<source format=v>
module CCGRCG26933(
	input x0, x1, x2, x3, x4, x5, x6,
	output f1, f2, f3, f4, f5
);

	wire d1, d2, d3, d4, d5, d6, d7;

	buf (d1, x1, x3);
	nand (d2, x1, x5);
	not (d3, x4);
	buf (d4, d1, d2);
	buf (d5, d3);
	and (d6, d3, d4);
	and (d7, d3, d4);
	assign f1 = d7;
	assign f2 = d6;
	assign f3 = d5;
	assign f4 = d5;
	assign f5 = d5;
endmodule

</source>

###

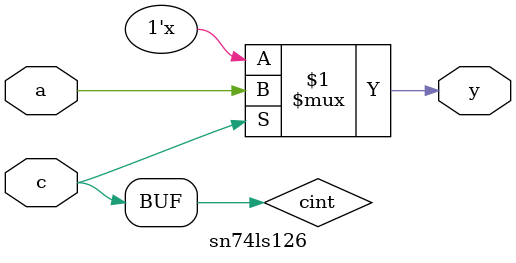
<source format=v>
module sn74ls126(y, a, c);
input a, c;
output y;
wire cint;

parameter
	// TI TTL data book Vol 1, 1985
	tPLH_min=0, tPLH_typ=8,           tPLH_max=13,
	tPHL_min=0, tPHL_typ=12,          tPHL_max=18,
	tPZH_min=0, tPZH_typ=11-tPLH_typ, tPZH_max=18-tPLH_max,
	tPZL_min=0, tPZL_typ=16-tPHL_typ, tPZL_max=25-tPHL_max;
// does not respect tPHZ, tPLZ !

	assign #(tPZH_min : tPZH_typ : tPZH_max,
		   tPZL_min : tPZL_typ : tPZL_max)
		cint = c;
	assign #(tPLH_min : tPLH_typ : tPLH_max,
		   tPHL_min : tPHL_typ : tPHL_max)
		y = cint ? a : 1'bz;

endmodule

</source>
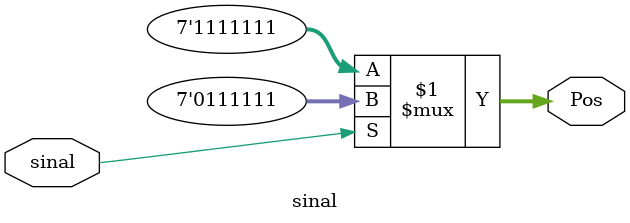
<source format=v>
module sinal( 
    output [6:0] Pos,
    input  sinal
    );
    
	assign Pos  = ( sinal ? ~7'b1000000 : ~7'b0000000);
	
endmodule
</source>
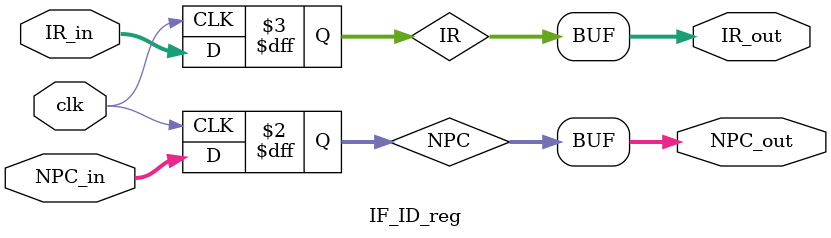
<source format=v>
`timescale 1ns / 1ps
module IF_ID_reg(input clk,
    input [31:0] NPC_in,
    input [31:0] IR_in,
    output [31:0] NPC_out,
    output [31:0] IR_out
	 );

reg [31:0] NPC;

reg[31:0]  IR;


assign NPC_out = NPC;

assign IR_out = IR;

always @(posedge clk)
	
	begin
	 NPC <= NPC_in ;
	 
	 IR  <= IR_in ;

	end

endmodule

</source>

###

Task requirements:
Every line above that holds "input" should be copied out.

Task result:
	input x0, x1, x2, x3, x4, x5, x6,
input a, c;
    input  sinal
module IF_ID_reg(input clk,
    input [31:0] NPC_in,
    input [31:0] IR_in,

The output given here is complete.